I got to Bar Rumba club at 8 o'clock. By that time all you can spot from your yet not sweaty and frantic route on the dark dancing floor are sweathearts couples tenderly chatting about how tenderly sweetheart they are while having a cocktail or two before dinner.
Me and Gonzalo, the other runner-up for the position of "temporary part time 20 hours a week back-bar assistant", are being assigned two opposite sites of the bar: I have the dancefloor and I need to collect any single empty glass, he's behind the counter and has to wash them up.
At 10 pm the tide gets higher and higher. Black pencil ties on immaculate shirts pop up on the dancefloor. As the air gets stickier my job is to cut that air through to pick up and collect as many empty glasses and bottles I can.
Gonzalo is so busy his Argentinian firm glance gets wide open to the left and the right of the counter to check the exact amount of glass piling up on one side and the dishwasher programs on the other. He loses his Antonio Banderas touch for a more British Marty Feldman look.
At midnight Jamie pops out of the office inside of which he was busy chatting with a blondish French.
"You're doing a great job Andrea." - he says - "You passed the 3 hours trial. Now I need you to stay on and help me with this shift through, can you do it?".
Unless I want to feel the thrill of living on the street and going on a forced diet, do I have another choice?
At 1 o'clock I get finally familiar with my exact hourly time schedule. Every fifteen minutes Mark, who's in charge as deputy head manager, tells me how to dust the front lounge entry of the bar. Kaori, the Japanese wardrobe assistant, snatches me in every ten minutes to fill any blank space with purses, coats and scarves that need to be stored free, as a ticket price offer.
Jamie, peeping out to his employees through the ginger hair of his now Swedish partner ,pokes my shoulder every half an hour to remind me that "I'm a good fellow and that I'm doing a bloody good job". Gonzalo goes missing every 20 minutes under a glassware pile.
Three o'clock closing time sounds as a showdown time for my feet, who, previously too busy to bother me with their unheard requests, start spreading their moans and whines about how bad they were treated for the whole night on.

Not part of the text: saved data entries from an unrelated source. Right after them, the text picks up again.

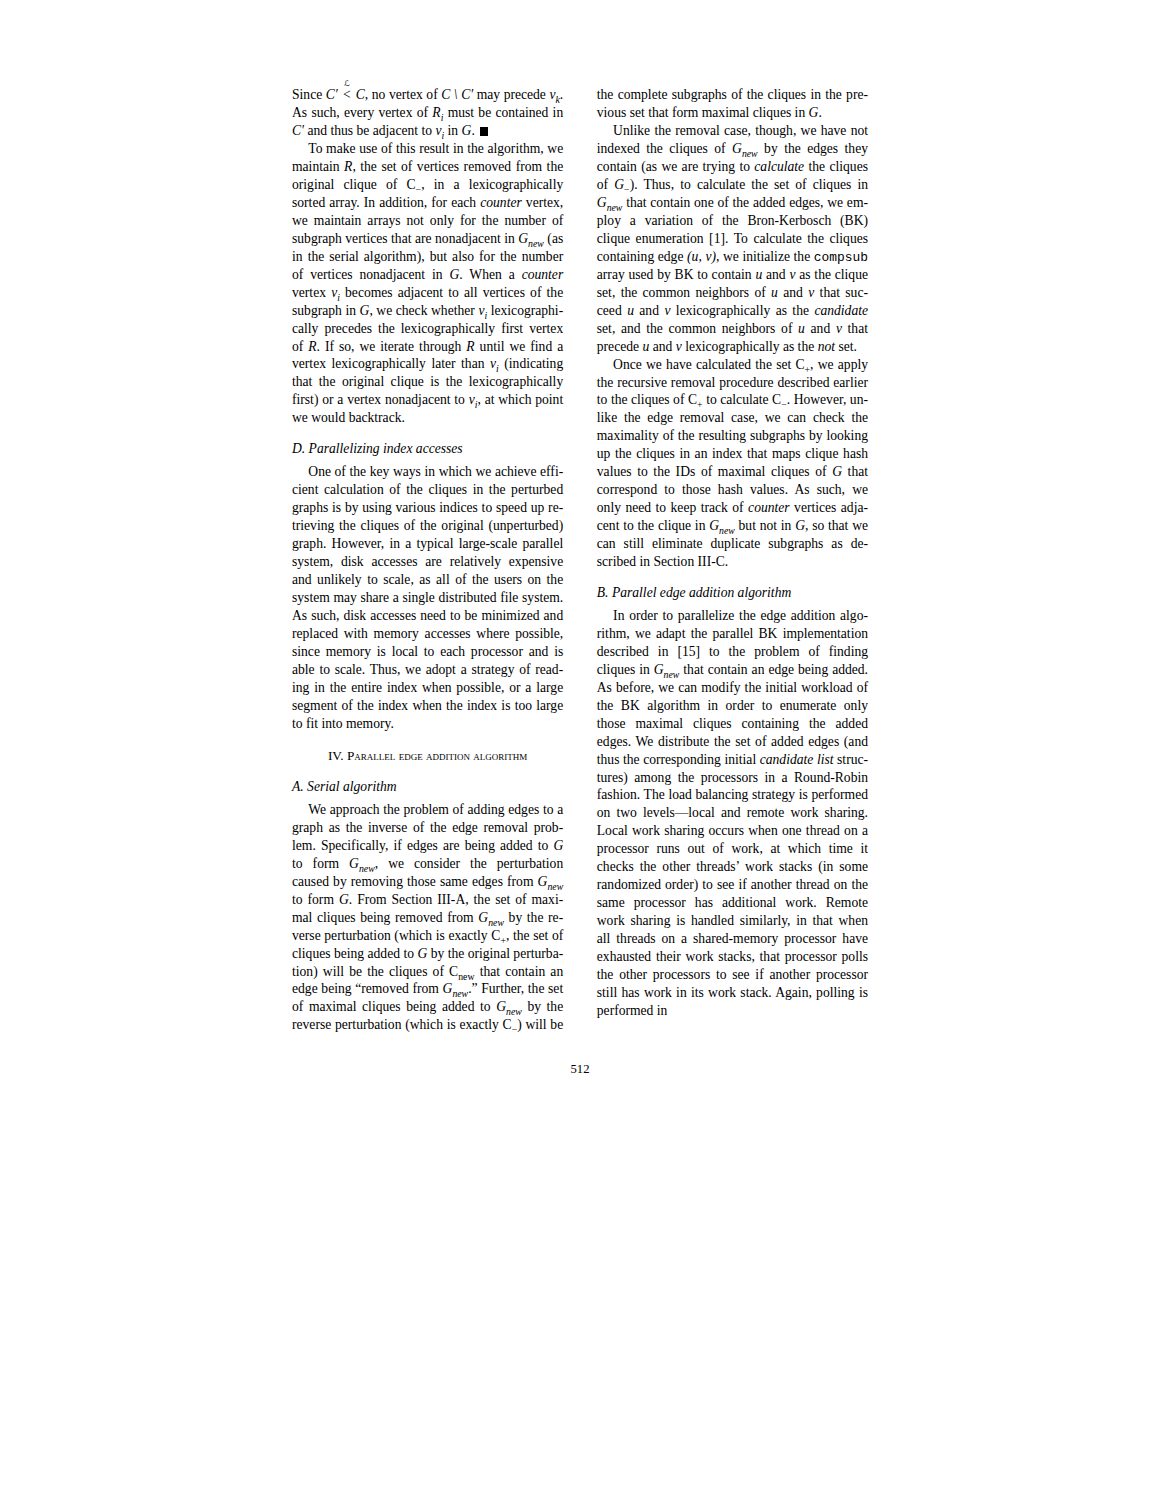Since C′ ℒ< C, no vertex of C \ C′ may precede vk. As such, every vertex of Ri must be contained in C′ and thus be adjacent to vi in G.
To make use of this result in the algorithm, we maintain R, the set of vertices removed from the original clique of C−, in a lexicographically sorted array. In addition, for each counter vertex, we maintain arrays not only for the number of subgraph vertices that are nonadjacent in Gnew (as in the serial algorithm), but also for the number of vertices nonadjacent in G. When a counter vertex vi becomes adjacent to all vertices of the subgraph in G, we check whether vi lexicographically precedes the lexicographically first vertex of R. If so, we iterate through R until we find a vertex lexicographically later than vi (indicating that the original clique is the lexicographically first) or a vertex nonadjacent to vi, at which point we would backtrack.
D. Parallelizing index accesses
One of the key ways in which we achieve efficient calculation of the cliques in the perturbed graphs is by using various indices to speed up retrieving the cliques of the original (unperturbed) graph. However, in a typical large-scale parallel system, disk accesses are relatively expensive and unlikely to scale, as all of the users on the system may share a single distributed file system. As such, disk accesses need to be minimized and replaced with memory accesses where possible, since memory is local to each processor and is able to scale. Thus, we adopt a strategy of reading in the entire index when possible, or a large segment of the index when the index is too large to fit into memory.
IV. Parallel edge addition algorithm
A. Serial algorithm
We approach the problem of adding edges to a graph as the inverse of the edge removal problem. Specifically, if edges are being added to G to form Gnew, we consider the perturbation caused by removing those same edges from Gnew to form G. From Section III-A, the set of maximal cliques being removed from Gnew by the reverse perturbation (which is exactly C+, the set of cliques being added to G by the original perturbation) will be the cliques of Cnew that contain an edge being “removed from Gnew.” Further, the set of maximal cliques being added to Gnew by the reverse perturbation (which is exactly C−) will be the complete subgraphs of the cliques in the previous set that form maximal cliques in G.
Unlike the removal case, though, we have not indexed the cliques of Gnew by the edges they contain (as we are trying to calculate the cliques of G−). Thus, to calculate the set of cliques in Gnew that contain one of the added edges, we employ a variation of the Bron-Kerbosch (BK) clique enumeration [1]. To calculate the cliques containing edge (u, v), we initialize the compsub array used by BK to contain u and v as the clique set, the common neighbors of u and v that succeed u and v lexicographically as the candidate set, and the common neighbors of u and v that precede u and v lexicographically as the not set.
Once we have calculated the set C+, we apply the recursive removal procedure described earlier to the cliques of C+ to calculate C−. However, unlike the edge removal case, we can check the maximality of the resulting subgraphs by looking up the cliques in an index that maps clique hash values to the IDs of maximal cliques of G that correspond to those hash values. As such, we only need to keep track of counter vertices adjacent to the clique in Gnew but not in G, so that we can still eliminate duplicate subgraphs as described in Section III-C.
B. Parallel edge addition algorithm
In order to parallelize the edge addition algorithm, we adapt the parallel BK implementation described in [15] to the problem of finding cliques in Gnew that contain an edge being added. As before, we can modify the initial workload of the BK algorithm in order to enumerate only those maximal cliques containing the added edges. We distribute the set of added edges (and thus the corresponding initial candidate list structures) among the processors in a Round-Robin fashion. The load balancing strategy is performed on two levels—local and remote work sharing. Local work sharing occurs when one thread on a processor runs out of work, at which time it checks the other threads’ work stacks (in some randomized order) to see if another thread on the same processor has additional work. Remote work sharing is handled similarly, in that when all threads on a shared-memory processor have exhausted their work stacks, that processor polls the other processors to see if another processor still has work in its work stack. Again, polling is performed in
512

As people start getting out a lurid, greasy and filthy wall of breathed alcohol starts rising up just like laughing gas bombs thrown among Millwall hooligans in a 1988 FA cup aftershow. Either there and now there are people evicted from the battle venue while someone else's in charge to clean up.
At 6 o'clock I crawl out the backdoor exit the way Dante gets out his Inferno trip, except there's no Paradiso for me but only a good early morning stroll up to Tottenham Court to catch a bus taking me home. Jamie greets me telling me "to come back next Monday to sign the contract". I'm knackered but I got the job.
On Monday I text Jamie to have a confirmation of our appointment. Funny enough he doesn't remember who I am and it takes 5 minutes to have his reply.
"Sure. See ya" says the bard, in his close epitaph. On the threshold of the Bar Rumba he opens the gate just to let me in: the whole place, a glossy black pit very close
to a comic book scenario for some Catwoman, looks incredibly different without the pencil ties boys, Kaori, Mark, brooms to dust the lounge entry with and Gonzalo-Feldman's glance.
Jamie gets out of his office where nor French neither Swedish girl are sitting on any chair with two sweaty 20pounds notes in his hand.
"I'm sorry, but the boss was not happy with your performance. Keep the money for your work hours. I'm sorry but the vacancy is not available at the moment and we're not gonna keep your CV".